Some people reject arguments about rights and freedom. To these people, natural rights arguments ignore the fundamental importance of results. Humans don’t fundamentally care about means, they care about ends. That’s why they are called ends, Milton Friedman would say.
What are the results of immigration? In a capitalist society, people specialize in a certain profession and then trade their labor for the goods and services of other people. When an immigrant enters a profession, they compete with the people currently in that profession. If they provide a service at a lower cost, then people who purchase that service will have more money left over to purchase other goods and services. The total sum of human production will increase. These gains from immigration are equivalent to the aggregate gains from international trade.
Some utilitarians adopt a skewed view of utility. They value not increased productivity in general, but the increased income of the poor in particular. If immigrants enter the labor market, they may increase the total income of all Americans together, but competitive forces may decrease the incomes of the specific (poor) Americans that are most competing with immigrants. These concentrated losses are equivalent to the industry specific losses caused by international trade.
But immigrants moving into low wage industries in America are almost certainly moving out of even lower wage industries in other countries.
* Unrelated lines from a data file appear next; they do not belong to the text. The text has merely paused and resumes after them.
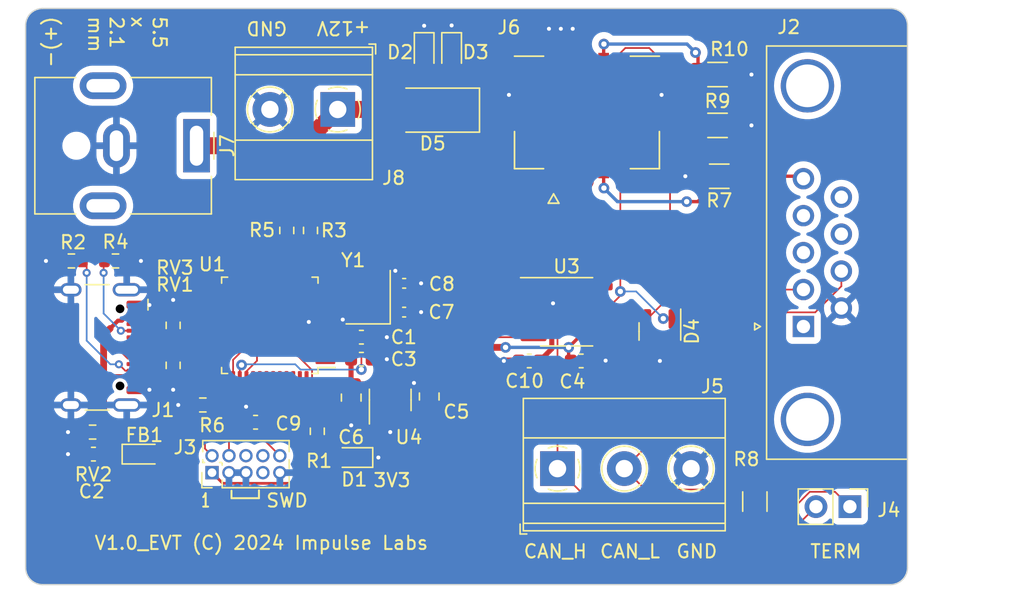
<source format=kicad_pcb>
(kicad_pcb (version 20221018) (generator pcbnew)

  (general
    (thickness 1.555)
  )

  (paper "A4")
  (layers
    (0 "F.Cu" signal)
    (31 "B.Cu" signal)
    (32 "B.Adhes" user "B.Adhesive")
    (33 "F.Adhes" user "F.Adhesive")
    (34 "B.Paste" user)
    (35 "F.Paste" user)
    (36 "B.SilkS" user "B.Silkscreen")
    (37 "F.SilkS" user "F.Silkscreen")
    (38 "B.Mask" user)
    (39 "F.Mask" user)
    (40 "Dwgs.User" user "User.Drawings")
    (41 "Cmts.User" user "User.Comments")
    (42 "Eco1.User" user "User.Eco1")
    (43 "Eco2.User" user "User.Eco2")
    (44 "Edge.Cuts" user)
    (45 "Margin" user)
    (46 "B.CrtYd" user "B.Courtyard")
    (47 "F.CrtYd" user "F.Courtyard")
    (48 "B.Fab" user)
    (49 "F.Fab" user)
    (50 "User.1" user)
    (51 "User.2" user)
    (52 "User.3" user)
    (53 "User.4" user)
    (54 "User.5" user)
    (55 "User.6" user)
    (56 "User.7" user)
    (57 "User.8" user)
    (58 "User.9" user)
  )

  (setup
    (stackup
      (layer "F.SilkS" (type "Top Silk Screen"))
      (layer "F.Paste" (type "Top Solder Paste"))
      (layer "F.Mask" (type "Top Solder Mask") (thickness 0.01))
      (layer "F.Cu" (type "copper") (thickness 0.035))
      (layer "dielectric 1" (type "core") (thickness 1.465) (material "FR4") (epsilon_r 4.5) (loss_tangent 0.02))
      (layer "B.Cu" (type "copper") (thickness 0.035))
      (layer "B.Mask" (type "Bottom Solder Mask") (thickness 0.01))
      (layer "B.Paste" (type "Bottom Solder Paste"))
      (layer "B.SilkS" (type "Bottom Silk Screen"))
      (copper_finish "ENIG")
      (dielectric_constraints yes)
    )
    (pad_to_mask_clearance 0)
    (pcbplotparams
      (layerselection 0x00010fc_ffffffff)
      (plot_on_all_layers_selection 0x0000000_00000000)
      (disableapertmacros false)
      (usegerberextensions false)
      (usegerberattributes true)
      (usegerberadvancedattributes true)
      (creategerberjobfile true)
      (dashed_line_dash_ratio 12.000000)
      (dashed_line_gap_ratio 3.000000)
      (svgprecision 4)
      (plotframeref false)
      (viasonmask false)
      (mode 1)
      (useauxorigin false)
      (hpglpennumber 1)
      (hpglpenspeed 20)
      (hpglpendiameter 15.000000)
      (dxfpolygonmode true)
      (dxfimperialunits true)
      (dxfusepcbnewfont true)
      (psnegative false)
      (psa4output false)
      (plotreference true)
      (plotvalue true)
      (plotinvisibletext false)
      (sketchpadsonfab false)
      (subtractmaskfromsilk false)
      (outputformat 1)
      (mirror false)
      (drillshape 1)
      (scaleselection 1)
      (outputdirectory "")
    )
  )

  (net 0 "")
  (net 1 "+3V3")
  (net 2 "GND")
  (net 3 "+5V")
  (net 4 "/NRESET")
  (net 5 "Net-(D1-A)")
  (net 6 "Net-(D2-A)")
  (net 7 "Net-(D3-A)")
  (net 8 "/SWDIO")
  (net 9 "/SWCLK")
  (net 10 "/RED_ANN")
  (net 11 "Net-(J1-CC2)")
  (net 12 "Net-(J1-CC1)")
  (net 13 "/GRN_ANN")
  (net 14 "unconnected-(U1C-PC13-Pad1)")
  (net 15 "unconnected-(U1C-PC14{slash}OSC32_IN-Pad2)")
  (net 16 "unconnected-(U1C-PC15{slash}OSC32_OUT-Pad3)")
  (net 17 "unconnected-(U1A-PA0-Pad11)")
  (net 18 "unconnected-(U1A-PA1-Pad12)")
  (net 19 "unconnected-(U1A-PA2-Pad13)")
  (net 20 "unconnected-(U1A-PA5-Pad16)")
  (net 21 "unconnected-(U1A-PA6-Pad17)")
  (net 22 "unconnected-(U1A-PA7-Pad18)")
  (net 23 "unconnected-(U1B-PB0-Pad19)")
  (net 24 "unconnected-(U1B-PB1-Pad20)")
  (net 25 "unconnected-(U1B-PB2-Pad21)")
  (net 26 "unconnected-(U1B-PB10-Pad22)")
  (net 27 "unconnected-(U1B-PB11-Pad23)")
  (net 28 "unconnected-(U1B-PB12-Pad24)")
  (net 29 "unconnected-(U1B-PB13-Pad25)")
  (net 30 "unconnected-(U1B-PB14-Pad26)")
  (net 31 "unconnected-(U1B-PB15-Pad27)")
  (net 32 "unconnected-(U1A-PA8-Pad28)")
  (net 33 "unconnected-(U1A-PA9-Pad29)")
  (net 34 "unconnected-(U1C-PC6-Pad30)")
  (net 35 "unconnected-(U1C-PC7-Pad31)")
  (net 36 "unconnected-(U1A-PA10-Pad32)")
  (net 37 "/USB_N")
  (net 38 "/USB_P")
  (net 39 "/CAN1_H")
  (net 40 "/CAN1_L")
  (net 41 "unconnected-(J2-Pad1)")
  (net 42 "unconnected-(U1D-PD2-Pad40)")
  (net 43 "unconnected-(U1D-PD3-Pad41)")
  (net 44 "unconnected-(U1B-PB3-Pad42)")
  (net 45 "unconnected-(U1B-PB4-Pad43)")
  (net 46 "unconnected-(U1B-PB5-Pad44)")
  (net 47 "unconnected-(U1B-PB6-Pad45)")
  (net 48 "unconnected-(U1B-PB7-Pad46)")
  (net 49 "unconnected-(U1B-PB8-Pad47)")
  (net 50 "unconnected-(U1B-PB9-Pad48)")
  (net 51 "unconnected-(J1-SBU1-PadA8)")
  (net 52 "unconnected-(J1-SBU2-PadB8)")
  (net 53 "/VBUS")
  (net 54 "/OSC_IN")
  (net 55 "/OSC_OUT")
  (net 56 "unconnected-(J3-SWO{slash}TDO-Pad6)")
  (net 57 "unconnected-(J3-NC{slash}TDI-Pad8)")
  (net 58 "unconnected-(J3-KEY-Pad7)")
  (net 59 "unconnected-(J2-Pad3)")
  (net 60 "unconnected-(J2-Pad4)")
  (net 61 "unconnected-(J2-Pad8)")
  (net 62 "unconnected-(J2-Pad9)")
  (net 63 "/CAN1_S")
  (net 64 "/CAN1_RX")
  (net 65 "/CAN1_TX")
  (net 66 "+12V")
  (net 67 "/+12V_IN")
  (net 68 "Net-(J4-Pin_2)")
  (net 69 "/12V_SHIELD")
  (net 70 "/SHIELD")
  (net 71 "/CAN1_SH")
  (net 72 "unconnected-(U4-NC-Pad4)")

  (footprint "Resistor_SMD:R_0603_1608Metric" (layer "F.Cu") (at 89.789 81.3562 -90))

  (footprint "Resistor_SMD:R_1206_3216Metric" (layer "F.Cu") (at 130.556 59.563))

  (footprint "Resistor_SMD:R_0603_1608Metric" (layer "F.Cu") (at 100.076 71.247 90))

  (footprint "Connector_Dsub:DSUB-9_Male_Horizontal_P2.77x2.84mm_EdgePinOffset4.94mm_Housed_MountingHolesOffset7.48mm" (layer "F.Cu") (at 136.988669 78.448 90))

  (footprint "Package_TO_SOT_SMD:SOT-23" (layer "F.Cu") (at 126.238 78.8185 -90))

  (footprint "Diode_SMD:D_0603_1608Metric_Pad1.05x0.95mm_HandSolder" (layer "F.Cu") (at 87.63 88.011))

  (footprint "Connector_BarrelJack:BarrelJack_CUI_PJ-063AH_Horizontal" (layer "F.Cu") (at 91.542 64.897 -90))

  (footprint "Connector_PinHeader_1.27mm:PinHeader_2x05_P1.27mm_Vertical" (layer "F.Cu") (at 92.7 89.398 90))

  (footprint "Resistor_SMD:R_0603_1608Metric" (layer "F.Cu") (at 98.298 71.247 90))

  (footprint "Resistor_SMD:R_0603_1608Metric" (layer "F.Cu") (at 83.757 86.36 180))

  (footprint "Package_TO_SOT_SMD:SOT-23-5" (layer "F.Cu") (at 106.045 83.947 90))

  (footprint "Capacitor_SMD:C_0603_1608Metric" (layer "F.Cu") (at 103.886 80.899))

  (footprint "Capacitor_SMD:C_0603_1608Metric" (layer "F.Cu") (at 120.3452 81.026))

  (footprint "Capacitor_SMD:C_0805_2012Metric" (layer "F.Cu") (at 108.966 83.693 90))

  (footprint "LED_SMD:LED_0603_1608Metric" (layer "F.Cu") (at 110.6424 57.912 -90))

  (footprint "Package_QFP:LQFP-48_7x7mm_P0.5mm" (layer "F.Cu") (at 97.028 78.359 180))

  (footprint "Package_SO:SOIC-8_3.9x4.9mm_P1.27mm" (layer "F.Cu") (at 119.253 77.343))

  (footprint "Connector_PinHeader_2.54mm:PinHeader_1x02_P2.54mm_Vertical" (layer "F.Cu") (at 140.467 91.948 -90))

  (footprint "TerminalBlock_Phoenix:TerminalBlock_Phoenix_MKDS-1,5-2-5.08_1x02_P5.08mm_Horizontal" (layer "F.Cu") (at 102.113 62.179 180))

  (footprint "Capacitor_SMD:C_0603_1608Metric" (layer "F.Cu") (at 103.886 79.248))

  (footprint "molex_microlock_plus:MOLEX_5054481071" (layer "F.Cu") (at 120.777 62.611 180))

  (footprint "Resistor_SMD:R_0603_1608Metric" (layer "F.Cu") (at 100.584 86.297 -90))

  (footprint "Resistor_SMD:R_1206_3216Metric" (layer "F.Cu") (at 133.35 91.567 90))

  (footprint "Resistor_SMD:R_1206_3216Metric" (layer "F.Cu") (at 130.683 67.183 180))

  (footprint "Capacitor_SMD:C_0603_1608Metric" (layer "F.Cu") (at 95.9612 85.6234 180))

  (footprint "Resistor_SMD:R_0603_1608Metric" (layer "F.Cu") (at 89.789 78.359 90))

  (footprint "Crystal:Crystal_SMD_3225-4Pin_3.2x2.5mm" (layer "F.Cu") (at 104.394 76.2508 90))

  (footprint "Diode_SMD:D_SMA" (layer "F.Cu") (at 109.22 62.23 180))

  (footprint "Capacitor_SMD:C_0805_2012Metric" (layer "F.Cu") (at 103.124 83.774 -90))

  (footprint "Capacitor_SMD:C_0603_1608Metric" (layer "F.Cu") (at 116.459 81.026 180))

  (footprint "Capacitor_SMD:C_0402_1005Metric" (layer "F.Cu") (at 107.089 75.2094))

  (footprint "Resistor_SMD:R_0603_1608Metric" (layer "F.Cu") (at 85.471 73.533))

  (footprint "Resistor_SMD:R_1206_3216Metric" (layer "F.Cu") (at 130.556 63.373))

  (footprint "TerminalBlock_Phoenix:TerminalBlock_Phoenix_MKDS-1,5-3_1x03_P5.00mm_Horizontal" (layer "F.Cu") (at 118.571 89.096))

  (footprint "LED_SMD:LED_0603_1608Metric" (layer "F.Cu") (at 103.251 88.265 180))

  (footprint "Resistor_SMD:R_0603_1608Metric" (layer "F.Cu") (at 92.012 84.328 180))

  (footprint "Connector_USB:USB_C_Receptacle_HCTL_HC-TYPE-C-16P-01A" (layer "F.Cu") (at 83.206 80.01 -90))

  (footprint "LED_SMD:LED_0603_1608Metric" (layer "F.Cu") (at 108.585 57.912 -90))

  (footprint "Resistor_SMD:R_0603_1608Metric" (layer "F.Cu") (at 82.169 73.533 180))

  (footprint "Capacitor_SMD:C_0402_1005Metric" (layer "F.Cu") (at 107.0864 77.3684))

  (footprint "Capacitor_SMD:C_0603_1608Metric" (layer "F.Cu")
    (tstamp f7c18b19-17b5-4a5c-ae84-56e57f95083d)
    (at 83.82 88.011 180)
    (descr "Capacitor SMD 0603 (1608 Metric), square (rectangular) end terminal, IPC_7351 nominal, (Body size source: IPC-SM-782 page 76, https://www.pcb-3d.com/wordpress/wp-content/uploads/ipc-sm-782a_amendment_1_and_2.pdf), generated with kicad-footprint-generator")
    (tags "capacitor")
    (property "Sheetfile" "stm32g0_usbc.kicad_sch")
    (property "Sheetname" "")
    (property "ki_description" "Unpolarized capacitor")
    (property "ki_keywords" "cap capacitor")
    (path "/cb11f2c7-77ee-49b1-b979-07e8b37084bb")
    (attr smd)
    (fp_text reference "C2" (at 0.127 -2.794) (layer "F.SilkS")
        (effects (font (size 1 1) (thickness 0.15)))
      (tstamp e44c9ca9-23be-4606-b4e2-9ea90d163eaf)
    )
    (fp_text value "10n" (at 0 1.43) (layer "F.Fab")
        (effects (font (size 1 1) (thickness 0.15)))
      (tstamp 57919b2e-fd7a-4708-832a-154aada72ca3)
    )
    (fp_text 
... [148385 chars truncated]
</source>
Why else would they immigrate? A utilitarian ethic that supported immigration restrictions would value the well-being of poor Americans while ignoring the well-being of even poorer foreigners. This would be an obviously evil utilitarian ethic.
It may be inevitable for democratic processes to discount utilitarian gains to poor foreigners. But there is no reason for any individual utilitarian thinker to adopt the utilitarian constraints of their nation’s politics. Neither should a natural rights thinker accept the practical constraints of his political system as a moral constraint on natural rights. Justice is justice, whether or not it is procedurally obtainable.